Search of NDP site for \"defense platform\"

Search for \"defence platform\":  hits from 2004's election campaign

NDP Bill Blaikie site search for \"national defence\"

NDP Candidate Bill Blaikie's \"An Alternative Defence Policy\", 17 Mar 05: The costs of interoperability will only increase as the US military continues to acquire new and more expensive technology. Staying interoperable could, for instance, require Canada to eventually replace its current destroyers with Aegis-class destroyers, as Japan is doing at the cost of nearly US $1 billion per vessel. It could also require the eventual replacement of the CF-18s with the stealth F-35 joint strike fighter, something the Canadian government has already indicated is likely. These kinds of expenses make it increasingly improbable that Canada will be able to maintain a capability to deploy forces for operations, such as UN peacekeeping missions, that do not involve the United States.

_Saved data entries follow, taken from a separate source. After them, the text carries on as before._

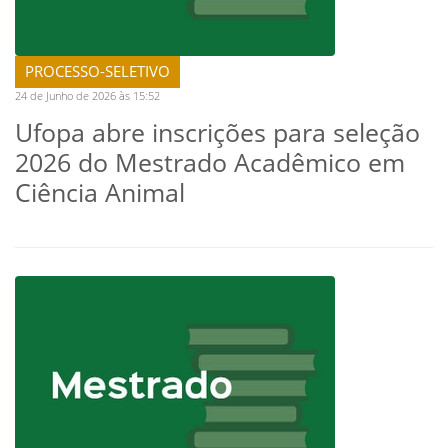
PROCESSO-SELETIVO
24 de Junho de 2026 às 15:52
Ufopa abre inscrições para seleção
2026 do Mestrado Acadêmico em
Ciência Animal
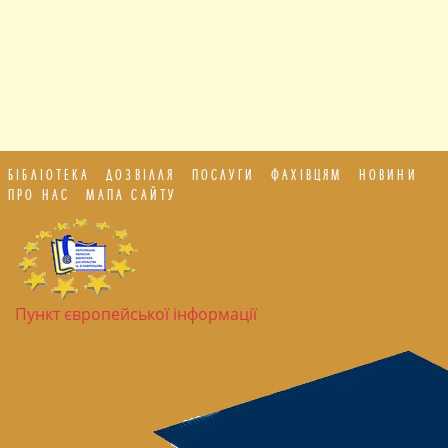
БІБЛІОТЕКА
ДОЗВІЛЛЯ
ПОСЛУГИ
ФАХІВЦЯМ
НОВИНИ
ПРО НАС
МАПА САЙТУ
Пункт європейської інформації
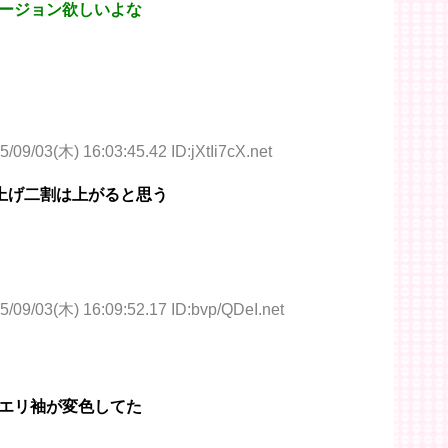
ージョン欲しいよな
5/09/03(木) 16:03:45.42 ID:jXtIi7cX.net
上げ二割は上がると思う
5/09/03(木) 16:09:52.17 ID:bvp/QDeI.net
エリ袖が変色してた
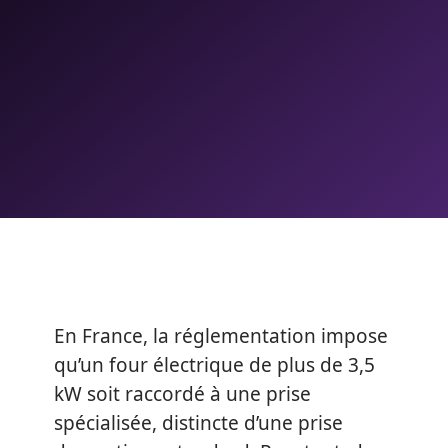
En France, la réglementation impose
qu’un four électrique de plus de 3,5
kW soit raccordé à une prise
spécialisée, distincte d’une prise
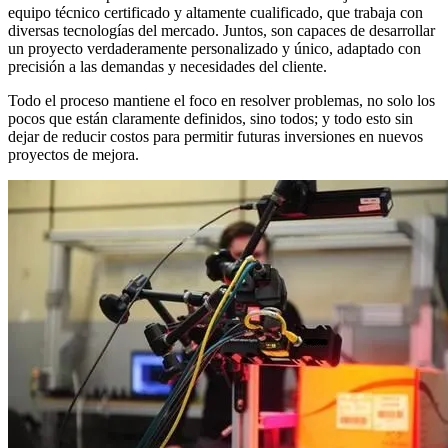
equipo técnico certificado y altamente cualificado, que trabaja con
diversas tecnologías del mercado. Juntos, son capaces de desarrollar
un proyecto verdaderamente personalizado y único, adaptado con
precisión a las demandas y necesidades del cliente.
Todo el proceso mantiene el foco en resolver problemas, no solo los
pocos que están claramente definidos, sino todos; y todo esto sin
dejar de reducir costos para permitir futuras inversiones en nuevos
proyectos de mejora.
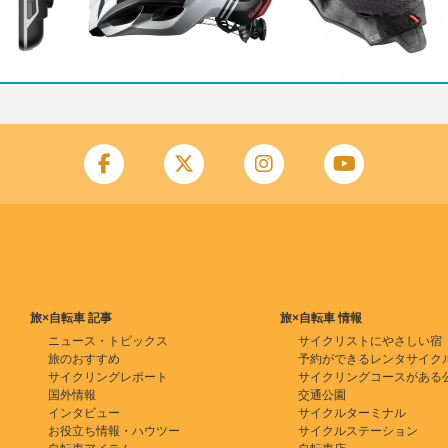
旅×自転車 記事
旅×自転車 情報
ニュース・トピックス
サイクリストにやさしい宿
旅のおすすめ
予約ができるレンタサイク
サイクリングレポート
サイクリングコースがある
国外情報
交通公園
インタビュー
サイクルターミナル
お役立ち情報・ハウツー
サイクルステーション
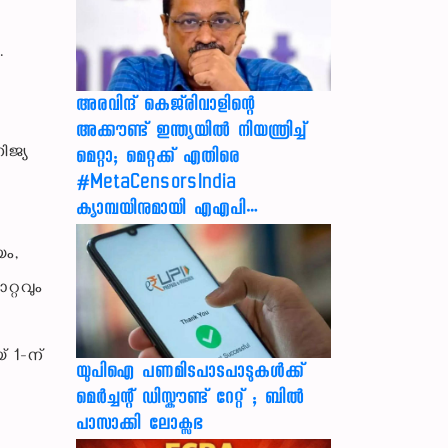
.
അരവിന്ദ് കെജ്‌രിവാളിന്റെ
അക്കൗണ്ട് ഇന്ത്യയിൽ നിയന്ത്രിച്ച്
ിജ്യ
മെറ്റാ; മെറ്റക്ക് എതിരെ
#MetaCensorsIndia
ക്യാമ്പയിനുമായി എഎപി…
ം,
്റവും
 1-ന്
യുപിഐ പണമിടപാടപാടുകൾക്ക്
മെർച്ചന്റ് ഡിസ്കൗണ്ട് റേറ്റ് ; ബിൽ
പാസാക്കി ലോക്സഭ
ം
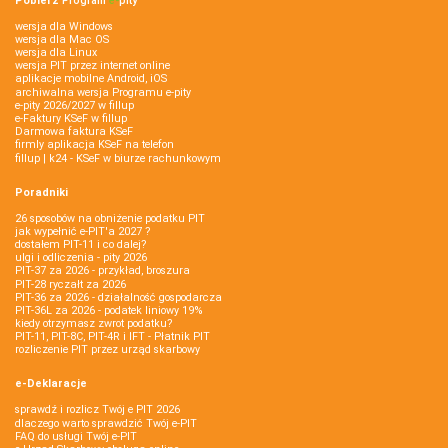
Pobierz
Program
e‑
pity
wersja dla Windows
wersja dla Mac OS
wersja dla Linux
wersja PIT przez internet online
aplikacje mobilne Android, iOS
archiwalna wersja Programu e-pity
e-pity 2026/2027 w fillup
e‑Faktury KSeF w fillup
Darmowa faktura KSeF
firmly aplikacja KSeF na telefon
fillup | k24 - KSeF w biurze rachunkowym
Poradniki
26 sposobów na obniżenie podatku PIT
jak wypełnić e-PIT'a 2027 ?
dostałem PIT-11 i co dalej?
ulgi i odliczenia - pity 2026
PIT-37 za 2026 - przykład, broszura
PIT-28 ryczałt za 2026
PIT-36 za 2026 - działalność gospodarcza
PIT-36L za 2026 - podatek liniowy 19%
kiedy otrzymasz zwrot podatku?
PIT-11, PIT-8C, PIT-4R i IFT - Płatnik PIT
rozliczenie PIT przez urząd skarbowy
e-Deklaracje
sprawdź i rozlicz Twój e PIT 2026
dlaczego warto sprawdzić Twój e-PIT
FAQ do usługi Twój e-PIT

In other words, current Canadian defence policy commits us to acting solely as an auxiliary force for the United States, participating in US-led operations only....


"2. Recommendations


a. Modestly increase defence spending ($2-3B/year)

b. Take measures to improve the morale, recruitment, training and retention of Canadian Forces personnel, including by raising salaries

c. Accelerate the already announced creation of a new 5000 person peacekeeping brigade, and ensure that it is combat capable

d. Accept equipment procurement decisions already made

e. Properly support the Canadian Forces Disaster Assistance Relief Team (DART)

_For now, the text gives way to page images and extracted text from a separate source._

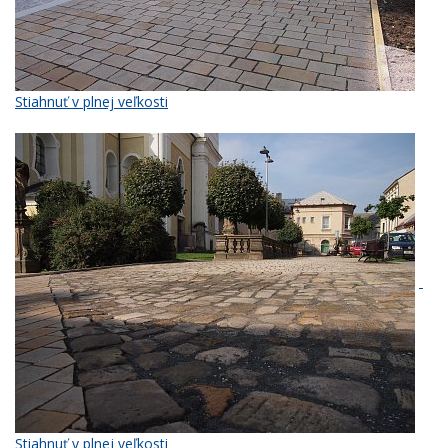
Stiahnuť v plnej veľkosti
Stiahnuť v plnej veľkosti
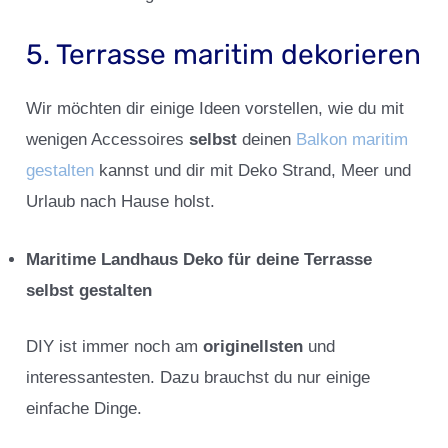
5. Terrasse maritim dekorieren
Wir möchten dir einige Ideen vorstellen, wie du mit
wenigen Accessoires
selbst
deinen
Balkon maritim
gestalten
kannst und dir mit Deko Strand, Meer und
Urlaub nach Hause holst.
Maritime Landhaus Deko für deine Terrasse
selbst gestalten
DIY ist immer noch am
originellsten
und
interessantesten. Dazu brauchst du nur einige
einfache Dinge.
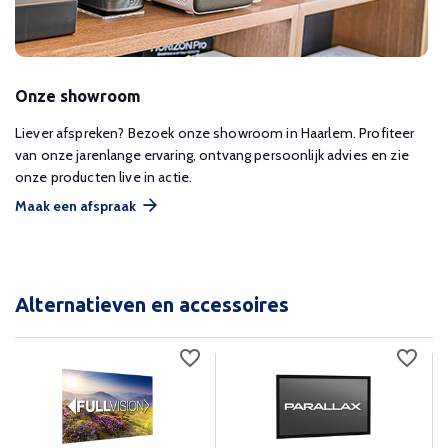
Onze showroom
Liever afspreken? Bezoek onze showroom in Haarlem. Profiteer
van onze jarenlange ervaring, ontvang persoonlijk advies en zie
onze producten live in actie.
Maak een afspraak
Alternatieven en accessoires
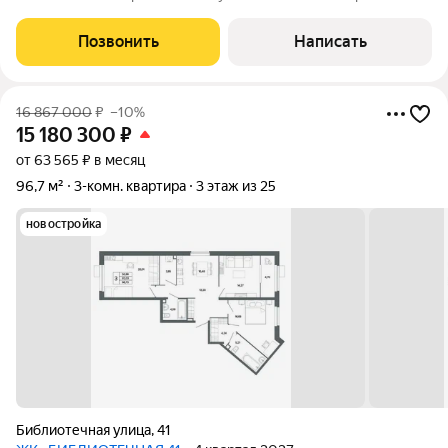
района. Комнаты изолированы, большая кухня 18. В квартире
панорамные окна, утепленная лоджия, установлена
Позвонить
Написать
современная сантехника.В доме
16 867 000
₽
–10%
15 180 300
₽
от 63 565 ₽ в месяц
96,7 м²
3-комн. квартира
3 этаж из 25
новостройка
Библиотечная улица
,
41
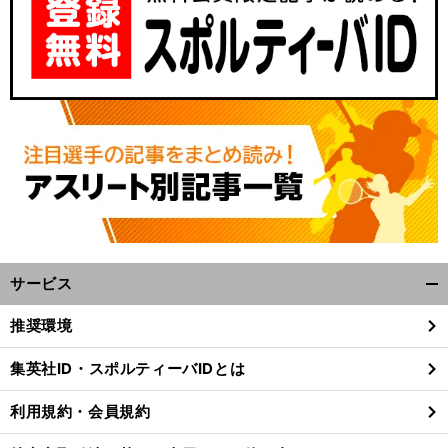
サービス
開
く/
推奨環境
閉
じ
集英社ID・スポルティーバIDとは
る
利用規約・会員規約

f. Address glaring equipment needs: heavy-lift aircraft, Arctic icebreakers

g. Strengthen defence capabilities in coastal waters, including by placing armed Canadian Forces personnel on some Coastguard vessels

h. Keep Canada out of the US missile defence system

i. Maintain Canadian participation in the North Atlantic Aerospace Defence Command but do not give NORAD maritime or land responsibilities"



Penticton Western News, 21 Dec 05: "Whichever party wins on Jan. 23, the Canadian forces should be given the means to operate independently and reliably again."

Sudbury Star, 18 Jan 06: "To be sure, the Liberal record on military spending has been spotty at best. The Liberals wasted hundreds of millions of dollars on helicopters and diesel submarines that have proven useless. Its plans for the future, however, are balanced and responsible and offer the most promise for building a Canadian Armed Forces that can again take on a leadership role in UN and NATO operations."